Vector's failure deterred most major pub players from putting their property estates into tax-efficient REITs for now, as did a lukewarm reaction from HM Revenue & Customs to such a course of action.

However, Mitchells & Butlers has found itself considering this avenue once more at the behest of key shareholder Robert Tchenguiz after a joint property venture with the Iranian tycoon stalled in September, incurring costs of £155m for the operator.


Following last year's stunning climb-down by HM Revenue & Customs over demands for national insurance to be paid on tips via the tronc, the contentious issue made headlines again this year. Although a tribunal ruling found in favour of restaurant groups using non-cash tips to top up employees' wages, union Unite launched a public campaign to highlight and challenge the practice, claiming it means staff in effect take a pay cut when on holiday or sick.

Zagat claimed London restaurant prices were now the dearest in the world and there was a slew of business failures including Benjys sandwich chain, Little Chef and Out of Town Group.

Volatile markets also derailed the flotation plans of Wagamama, Pret a Manger and Gaucho Grill, although other deals - such as RoadChef's £425m acquisition by Delek Real Estate - happened.

Gordon Ramsay briefly became jointly the world's most Michelin-starred chef until French maestro Alain Ducasse, who made his UK debut in London's Dorchester hotel, topped him with a 13th star.


Hotels started the year on a triumphant note as the Government heeded Caterer's Say No To Bed Tax campaign and abandoned plans to introduce the additional burden.

But mixed sentiment among investors scuppered the flotation of the Vector Hospitality hotel REIT and delayed the subsequent offloading of some of the 71 hotels identified for Vector's portfolio. Other victims included the £700m sale of Malmaison and Hotel du Vin - still pending - and Royal Bank of Scotland's £1.1b disposal of 15, mostly Hilton-run, hotels.

Other deals progressed more smoothly, with Hilton hogging the limelight with its £10b-plus takeover by private equity company Blackstone.

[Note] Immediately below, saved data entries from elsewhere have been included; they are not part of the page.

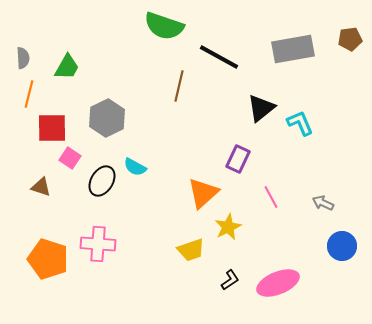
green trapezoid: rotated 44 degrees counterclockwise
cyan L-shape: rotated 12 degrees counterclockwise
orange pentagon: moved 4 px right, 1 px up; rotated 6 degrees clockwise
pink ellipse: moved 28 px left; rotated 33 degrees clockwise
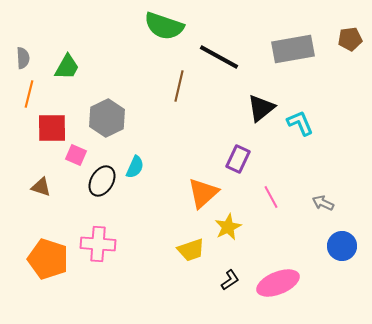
pink square: moved 6 px right, 3 px up; rotated 10 degrees counterclockwise
cyan semicircle: rotated 95 degrees counterclockwise
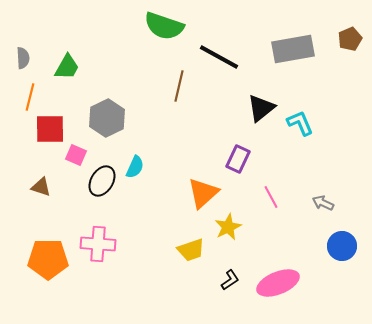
brown pentagon: rotated 15 degrees counterclockwise
orange line: moved 1 px right, 3 px down
red square: moved 2 px left, 1 px down
orange pentagon: rotated 18 degrees counterclockwise
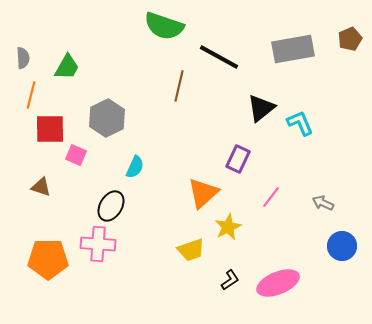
orange line: moved 1 px right, 2 px up
black ellipse: moved 9 px right, 25 px down
pink line: rotated 65 degrees clockwise
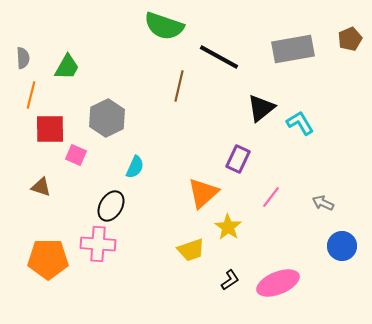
cyan L-shape: rotated 8 degrees counterclockwise
yellow star: rotated 12 degrees counterclockwise
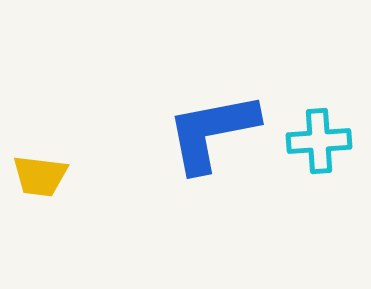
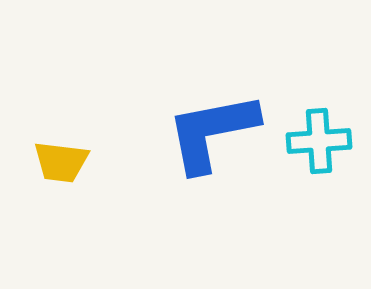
yellow trapezoid: moved 21 px right, 14 px up
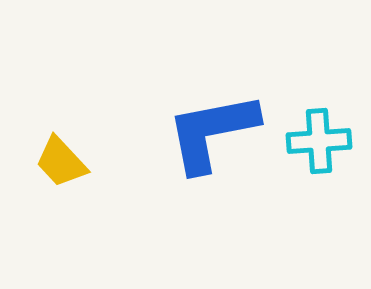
yellow trapezoid: rotated 40 degrees clockwise
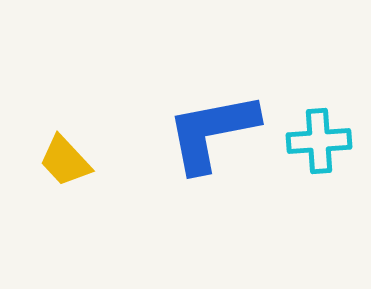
yellow trapezoid: moved 4 px right, 1 px up
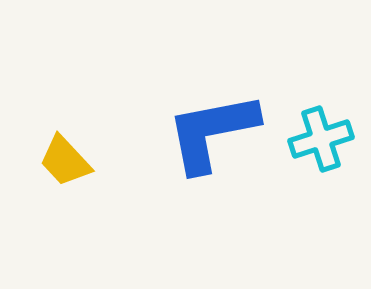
cyan cross: moved 2 px right, 2 px up; rotated 14 degrees counterclockwise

The budget sector achieved a record-breaking £1b-plus turnover in 2007 and is forecast to double in size over the next 20 years, from 12% to nearly 27% of the total hotel market.

Contract catering

School meals went into free fall as secondary school pupils voted with their feet after the ban on junk food in schools, with national average meal uptake falling 17% to its lowest level since provision started in 1944. The Government responded with its Million Meals campaign, but has yet to respond to caterers' demands for clarification of the "confusing" nutrient-based standards due to be phased in from next year. It also moved to tackle malnutrition in care homes and hospitals.

Other sectors - notably defence and business and industry - proved more buoyant. Elior had a turbulent time with massive restructuring, while changes made over the last 18 months by Compass Group's new leaders continued to impress the City. The world's largest caterer even finished the year winning a contract to cater for the very part of the US government that had investigated it over the UN contract scandal.

Charlton House made its first acquisition (Chester Boyd) and specialist caterer Searcy's was snapped up by the owner of De Vere Hotels.

What next?

Despite uncertainty over future prospects, two reports predicted a consumer feeding frenzy in hotels, restaurants and pubs during the current festive period that could lead to as much as a £6.8b boom for operators.

Sector Skills Council People 1st unveiled its long-awaited National Skills Strategy to help tackle the chronic skills shortages in tourism and hospitality. However, it became increasingly clear that the Government's planned points-based system to control non-EU immigrants (starting next year) is likely to worsen the situation for ethnic restaurants. Flouting the law to plug staff gaps could prove costly from February, as bosses face stiffer penalties of £10,000 per illegal worker.